TEXTE D'ÉTUDE ▸
Dans Les paradoxes de la mobilité : bouger, s’enraciner, Vincent Kaufmann cherche d’une part à mettre en exergue l’ambivalence de la mobilité et de l’autre à contribuer à définir et à conceptualiser la mobilité pour en faire un outil au service de la recherche empirique. Pour ce faire, l’auteur nous propose un tour d’horizon de la mobilité à travers plusieurs thématiques : les déplacements, les inégalités, les politiques de transports urbains ou encore la ville. Il achève son ouvrage par une série de thèses.
En lien avec la mondialisation, nos sociétés sont de plus en plus en mouvement et nos économies de plus en plus interconnectées. Nous bougeons plus, que ce soit pour le travail, pour nos loisirs, pour partir en vacances ou pour migrer. A travers l’accélération des moyens de transports et le développement des télécommunications, ce ne sont pas seulement les humains qui se déplacent plus, mais aussi les marchandises, les idées et les capitaux. Considérant que la mobilité au sens large touche tous les aspects de notre société, de la forme de nos villes à notre vie quotidienne, et que les sciences sociales ne l’ont, jusqu’à présent, qu’effleurée, la réduisant à l’étude des déplacements et des transports, certains chercheurs appellent à un changement de paradigme, celui des « new mobilities » (Sheller et Urry, 2006). Ce « tournant de la mobilité » vise à aborder la pluralité de la mobilité et d’en cerner les implications et effets.

CONSIGNES ▸
a: Recopiez mot pour mot le passage du texte sur la mobilité qui commence par « Dans Les paradoxes » et se poursuit jusqu'à « série de thèses. ».
b: Réécrivez sous forme de liste le paragraphe du texte sur la mobilité qui débute par « En lien avec la mondialisation », en conservant ses faits principaux.
c: Répondez aux questions suivantes d'après le texte sur la mobilité.
(i) Qui est l'auteur de l'ouvrage présenté ?
(ii) Par quoi l'auteur achève-t-il son ouvrage ?
(iii) Quel nom porte le changement de paradigme auquel appellent certains chercheurs ?
Les données qui suivent proviennent d'une autre source.

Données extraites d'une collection
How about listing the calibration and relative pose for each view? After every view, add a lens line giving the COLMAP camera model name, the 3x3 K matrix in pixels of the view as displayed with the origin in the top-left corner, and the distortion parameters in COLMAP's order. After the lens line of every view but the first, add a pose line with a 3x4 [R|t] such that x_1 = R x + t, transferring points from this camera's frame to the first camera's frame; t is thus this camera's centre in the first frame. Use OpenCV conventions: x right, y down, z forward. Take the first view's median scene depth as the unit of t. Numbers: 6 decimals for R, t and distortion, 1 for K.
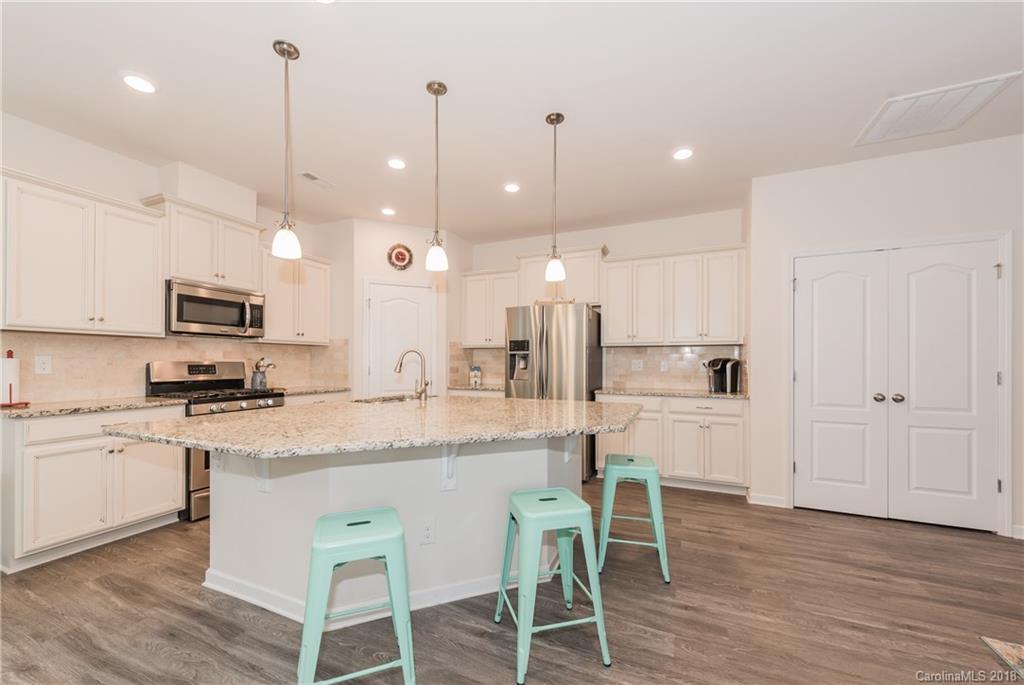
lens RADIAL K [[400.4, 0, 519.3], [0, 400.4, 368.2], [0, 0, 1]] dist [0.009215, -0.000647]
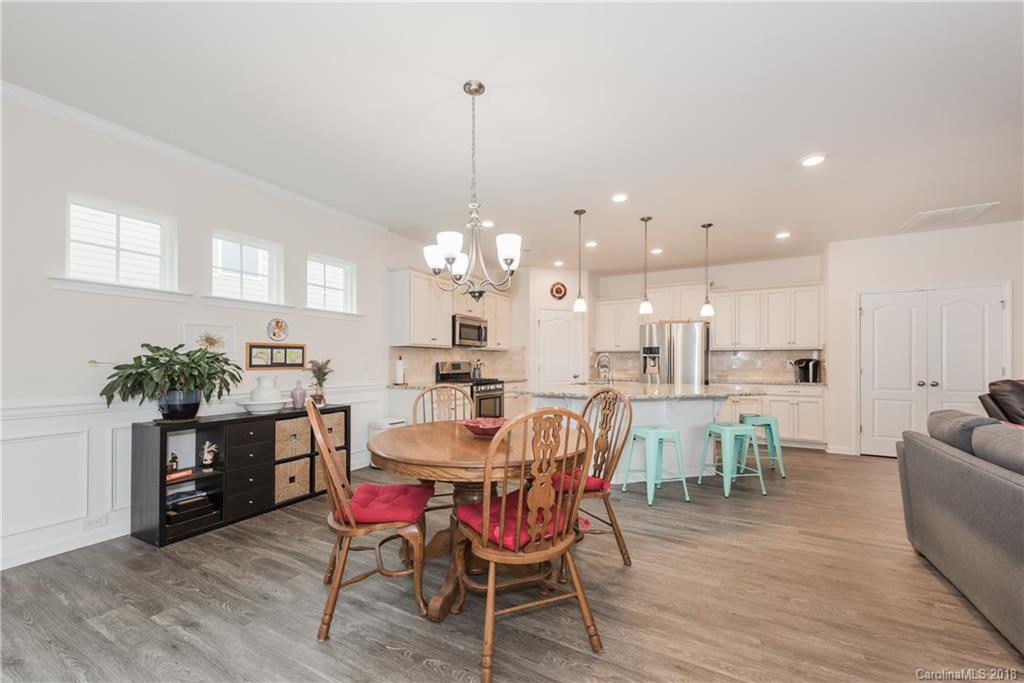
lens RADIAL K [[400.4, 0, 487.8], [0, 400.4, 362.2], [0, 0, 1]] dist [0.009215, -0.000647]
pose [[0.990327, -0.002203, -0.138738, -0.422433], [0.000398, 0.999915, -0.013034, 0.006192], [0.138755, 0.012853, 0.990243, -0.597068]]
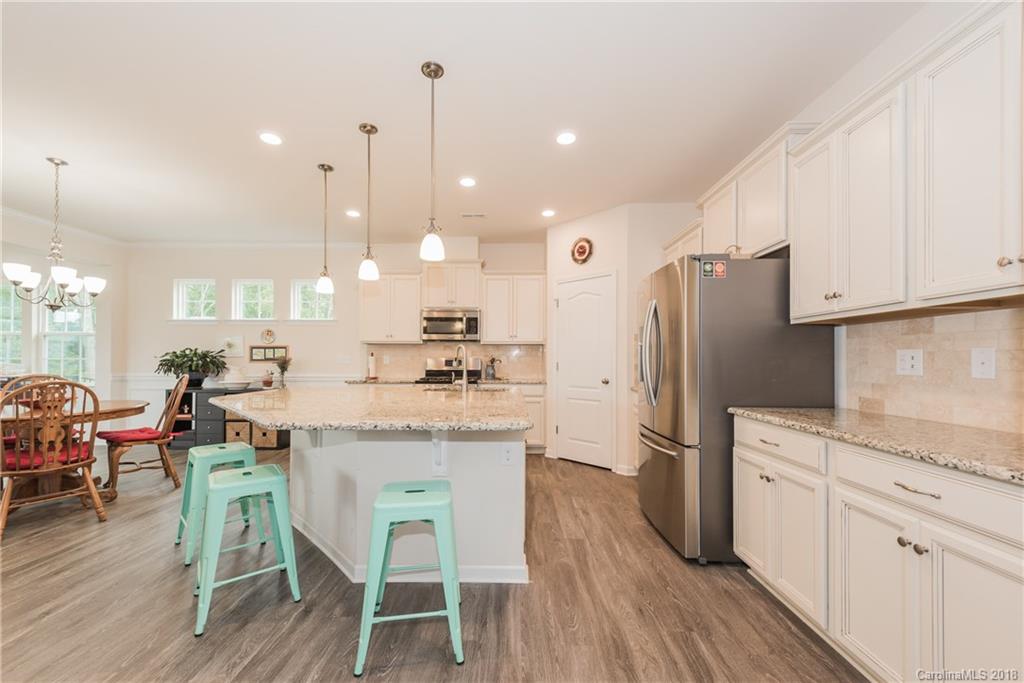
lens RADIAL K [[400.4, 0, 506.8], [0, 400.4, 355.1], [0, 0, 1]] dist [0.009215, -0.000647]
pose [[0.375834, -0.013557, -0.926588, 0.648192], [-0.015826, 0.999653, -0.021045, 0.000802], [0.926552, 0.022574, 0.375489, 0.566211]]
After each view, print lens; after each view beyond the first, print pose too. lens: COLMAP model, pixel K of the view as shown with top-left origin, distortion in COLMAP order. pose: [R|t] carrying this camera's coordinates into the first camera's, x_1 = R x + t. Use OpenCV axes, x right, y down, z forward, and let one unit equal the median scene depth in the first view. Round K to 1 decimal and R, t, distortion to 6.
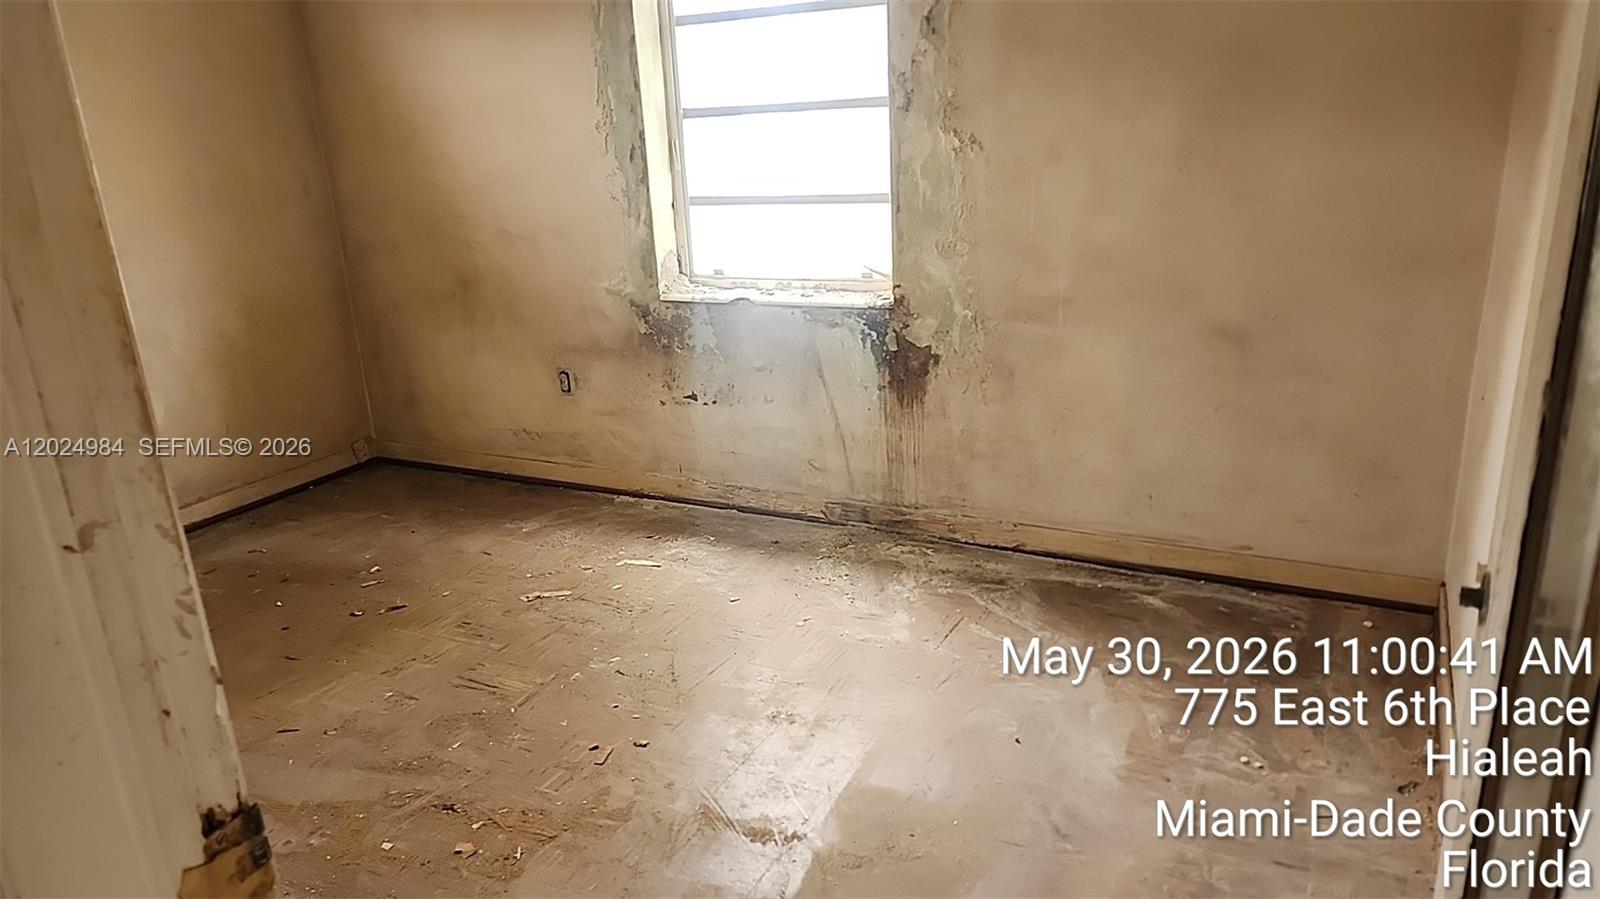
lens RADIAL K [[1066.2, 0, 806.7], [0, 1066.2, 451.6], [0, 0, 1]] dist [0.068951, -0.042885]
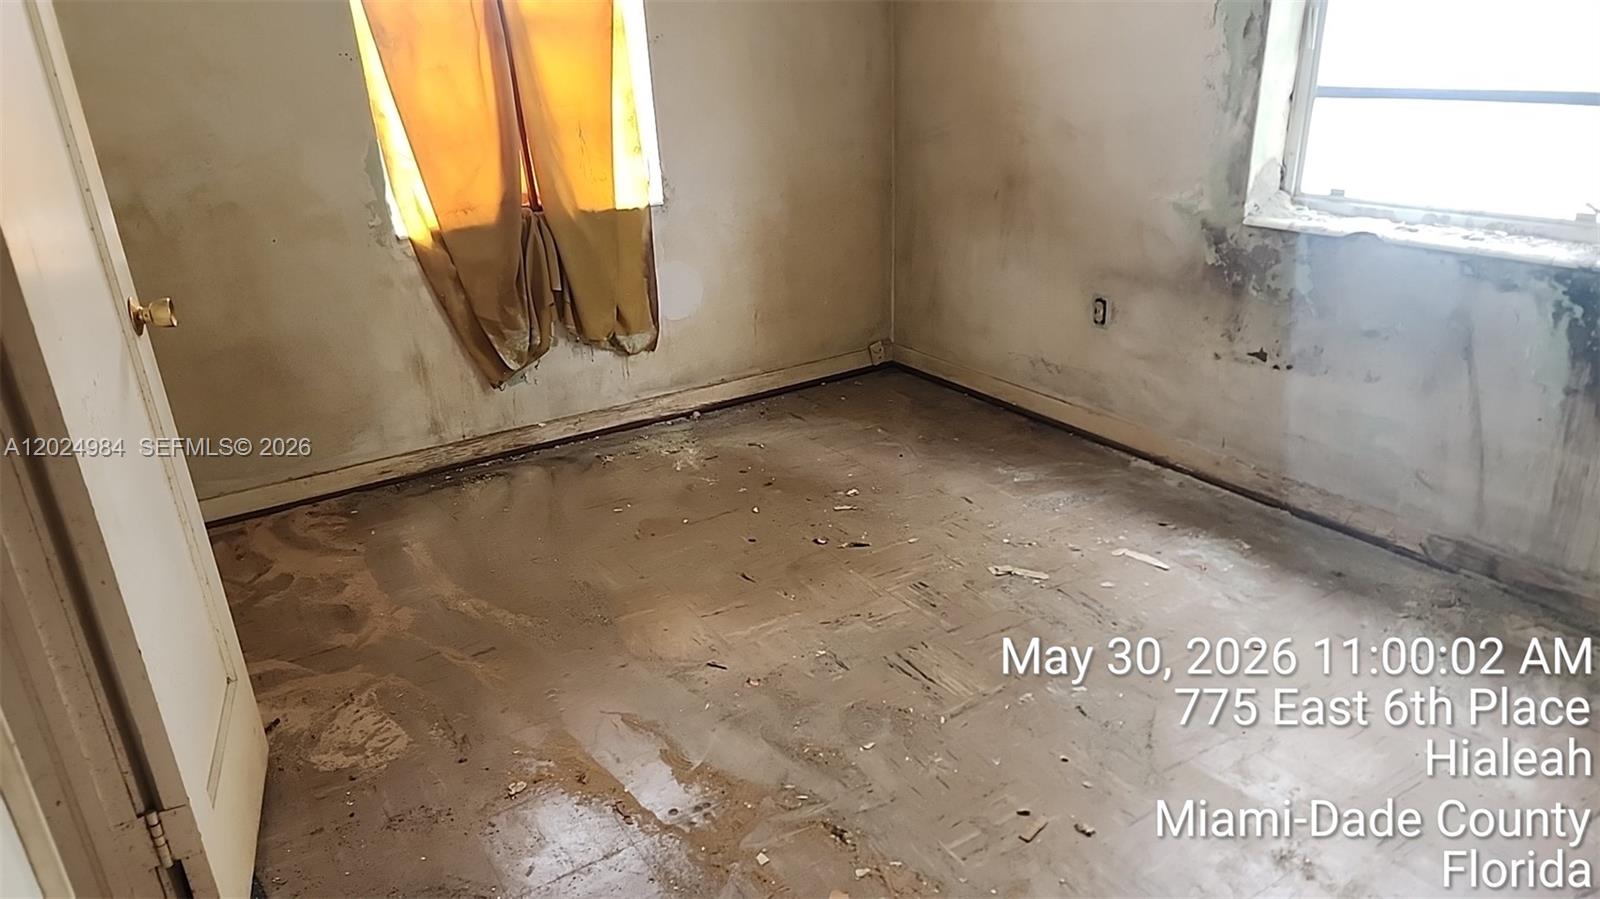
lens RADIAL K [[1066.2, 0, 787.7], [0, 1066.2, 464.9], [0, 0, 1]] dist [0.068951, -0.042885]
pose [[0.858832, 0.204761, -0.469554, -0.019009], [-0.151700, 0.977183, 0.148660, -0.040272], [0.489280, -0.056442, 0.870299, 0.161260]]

RÉPONSES PAR NUMÉRO ▸
a:
Dans Les paradoxes de la mobilité : bouger, s’enraciner, Vincent Kaufmann cherche d’une part à mettre en exergue l’ambivalence de la mobilité et de l’autre à contribuer à définir et à conceptualiser la mobilité pour en faire un outil au service de la recherche empirique. Pour ce faire, l’auteur nous propose un tour d’horizon de la mobilité à travers plusieurs thématiques : les déplacements, les inégalités, les politiques de transports urbains ou encore la ville. Il achève son ouvrage par une série de thèses.

b:
- Avec la mondialisation, nos sociétés sont de plus en plus en mouvement et nos économies de plus en plus interconnectées.
- Nous bougeons davantage pour le travail, les loisirs, les vacances ou la migration.
- Avec l'accélération des transports et l'essor des télécommunications, les humains, les marchandises, les idées et les capitaux se déplacent plus.
- La mobilité touche tous les aspects de la société, mais les sciences sociales ne l'ont qu'effleurée et l'ont réduite aux déplacements et aux transports.
- Pour cette raison, certains chercheurs appellent à un changement de paradigme, les « new mobilities » (Sheller et Urry, 2006).
- Ce « tournant de la mobilité » vise à aborder la pluralité de la mobilité et à en cerner les implications et les effets.

c:
(i) Vincent Kaufmann.
(ii) Par une série de thèses.
(iii) Celui des « new mobilities ».